**Assignment**
Restate each entry below without changing a word.

**Records drawn from a dataset**
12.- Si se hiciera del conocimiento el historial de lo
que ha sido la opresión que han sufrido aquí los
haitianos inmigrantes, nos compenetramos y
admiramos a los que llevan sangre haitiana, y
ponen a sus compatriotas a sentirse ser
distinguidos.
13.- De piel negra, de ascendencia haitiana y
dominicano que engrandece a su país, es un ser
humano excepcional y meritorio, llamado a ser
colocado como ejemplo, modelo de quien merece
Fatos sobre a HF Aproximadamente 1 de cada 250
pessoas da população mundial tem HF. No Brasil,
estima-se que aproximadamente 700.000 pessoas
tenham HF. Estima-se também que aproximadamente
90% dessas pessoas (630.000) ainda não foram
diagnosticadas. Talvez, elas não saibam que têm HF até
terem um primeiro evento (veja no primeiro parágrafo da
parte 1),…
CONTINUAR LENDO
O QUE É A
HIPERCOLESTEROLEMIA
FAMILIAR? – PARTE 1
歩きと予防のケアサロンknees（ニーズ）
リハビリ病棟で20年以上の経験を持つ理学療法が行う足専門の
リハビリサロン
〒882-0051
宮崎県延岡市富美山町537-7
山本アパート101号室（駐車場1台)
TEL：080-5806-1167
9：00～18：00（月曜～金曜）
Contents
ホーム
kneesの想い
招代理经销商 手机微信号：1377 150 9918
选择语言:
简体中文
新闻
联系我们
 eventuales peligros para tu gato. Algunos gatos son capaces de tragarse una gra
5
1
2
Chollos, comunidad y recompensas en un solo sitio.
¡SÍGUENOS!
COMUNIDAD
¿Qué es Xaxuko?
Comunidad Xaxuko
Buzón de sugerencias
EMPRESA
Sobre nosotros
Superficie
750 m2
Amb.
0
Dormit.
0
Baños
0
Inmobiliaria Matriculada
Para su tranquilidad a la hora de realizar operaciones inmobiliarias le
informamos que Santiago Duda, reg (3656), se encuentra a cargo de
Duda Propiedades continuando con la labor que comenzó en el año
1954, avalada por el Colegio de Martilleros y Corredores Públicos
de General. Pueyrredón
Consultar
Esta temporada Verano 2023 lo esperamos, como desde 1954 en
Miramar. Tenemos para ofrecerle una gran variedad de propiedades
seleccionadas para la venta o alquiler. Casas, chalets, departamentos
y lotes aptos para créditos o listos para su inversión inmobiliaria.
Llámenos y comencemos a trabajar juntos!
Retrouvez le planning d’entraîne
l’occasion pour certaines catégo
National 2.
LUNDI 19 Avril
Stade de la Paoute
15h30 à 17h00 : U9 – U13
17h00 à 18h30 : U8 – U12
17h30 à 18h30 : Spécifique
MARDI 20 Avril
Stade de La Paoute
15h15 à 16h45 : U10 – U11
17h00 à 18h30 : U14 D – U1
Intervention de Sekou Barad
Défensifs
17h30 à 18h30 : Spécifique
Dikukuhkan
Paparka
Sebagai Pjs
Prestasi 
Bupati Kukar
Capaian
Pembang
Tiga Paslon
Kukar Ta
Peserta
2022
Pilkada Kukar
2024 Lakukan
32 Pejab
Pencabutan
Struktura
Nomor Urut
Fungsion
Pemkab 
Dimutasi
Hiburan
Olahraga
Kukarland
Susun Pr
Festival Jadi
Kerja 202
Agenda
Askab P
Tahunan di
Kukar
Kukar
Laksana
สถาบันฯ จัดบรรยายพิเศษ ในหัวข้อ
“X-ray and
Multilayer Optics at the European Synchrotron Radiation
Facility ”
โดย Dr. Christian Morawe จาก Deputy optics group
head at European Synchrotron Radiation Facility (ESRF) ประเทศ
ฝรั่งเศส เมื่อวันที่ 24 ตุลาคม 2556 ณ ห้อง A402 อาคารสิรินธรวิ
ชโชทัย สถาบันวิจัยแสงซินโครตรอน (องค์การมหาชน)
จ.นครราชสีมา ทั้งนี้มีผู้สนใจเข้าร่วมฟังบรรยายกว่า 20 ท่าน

**Task answer**
12.- Si se hiciera del conocimiento el historial de lo
que ha sido la opresión que han sufrido aquí los
haitianos inmigrantes, nos compenetramos y
admiramos a los que llevan sangre haitiana, y
ponen a sus compatriotas a sentirse ser
distinguidos.
13.- De piel negra, de ascendencia haitiana y
dominicano que engrandece a su país, es un ser
humano excepcional y meritorio, llamado a ser
colocado como ejemplo, modelo de quien merece
Fatos sobre a HF Aproximadamente 1 de cada 250
pessoas da população mundial tem HF. No Brasil,
estima-se que aproximadamente 700.000 pessoas
tenham HF. Estima-se também que aproximadamente
90% dessas pessoas (630.000) ainda não foram
diagnosticadas. Talvez, elas não saibam que têm HF até
terem um primeiro evento (veja no primeiro parágrafo da
parte 1),…
CONTINUAR LENDO
O QUE É A
HIPERCOLESTEROLEMIA
FAMILIAR? – PARTE 1
歩きと予防のケアサロンknees（ニーズ）
リハビリ病棟で20年以上の経験を持つ理学療法が行う足専門の
リハビリサロン
〒882-0051
宮崎県延岡市富美山町537-7
山本アパート101号室（駐車場1台)
TEL：080-5806-1167
9：00～18：00（月曜～金曜）
Contents
ホーム
kneesの想い
招代理经销商 手机微信号：1377 150 9918
选择语言:
简体中文
新闻
联系我们
 eventuales peligros para tu gato. Algunos gatos son capaces de tragarse una gra
5
1
2
Chollos, comunidad y recompensas en un solo sitio.
¡SÍGUENOS!
COMUNIDAD
¿Qué es Xaxuko?
Comunidad Xaxuko
Buzón de sugerencias
EMPRESA
Sobre nosotros
Superficie
750 m2
Amb.
0
Dormit.
0
Baños
0
Inmobiliaria Matriculada
Para su tranquilidad a la hora de realizar operaciones inmobiliarias le
informamos que Santiago Duda, reg (3656), se encuentra a cargo de
Duda Propiedades continuando con la labor que comenzó en el año
1954, avalada por el Colegio de Martilleros y Corredores Públicos
de General. Pueyrredón
Consultar
Esta temporada Verano 2023 lo esperamos, como desde 1954 en
Miramar. Tenemos para ofrecerle una gran variedad de propiedades
seleccionadas para la venta o alquiler. Casas, chalets, departamentos
y lotes aptos para créditos o listos para su inversión inmobiliaria.
Llámenos y comencemos a trabajar juntos!
Retrouvez le planning d’entraîne
l’occasion pour certaines catégo
National 2.
LUNDI 19 Avril
Stade de la Paoute
15h30 à 17h00 : U9 – U13
17h00 à 18h30 : U8 – U12
17h30 à 18h30 : Spécifique
MARDI 20 Avril
Stade de La Paoute
15h15 à 16h45 : U10 – U11
17h00 à 18h30 : U14 D – U1
Intervention de Sekou Barad
Défensifs
17h30 à 18h30 : Spécifique
Dikukuhkan
Paparka
Sebagai Pjs
Prestasi 
Bupati Kukar
Capaian
Pembang
Tiga Paslon
Kukar Ta
Peserta
2022
Pilkada Kukar
2024 Lakukan
32 Pejab
Pencabutan
Struktura
Nomor Urut
Fungsion
Pemkab 
Dimutasi
Hiburan
Olahraga
Kukarland
Susun Pr
Festival Jadi
Kerja 202
Agenda
Askab P
Tahunan di
Kukar
Kukar
Laksana
สถาบันฯ จัดบรรยายพิเศษ ในหัวข้อ
“X-ray and
Multilayer Optics at the European Synchrotron Radiation
Facility ”
โดย Dr. Christian Morawe จาก Deputy optics group
head at European Synchrotron Radiation Facility (ESRF) ประเทศ
ฝรั่งเศส เมื่อวันที่ 24 ตุลาคม 2556 ณ ห้อง A402 อาคารสิรินธรวิ
ชโชทัย สถาบันวิจัยแสงซินโครตรอน (องค์การมหาชน)
จ.นครราชสีมา ทั้งนี้มีผู้สนใจเข้าร่วมฟังบรรยายกว่า 20 ท่าน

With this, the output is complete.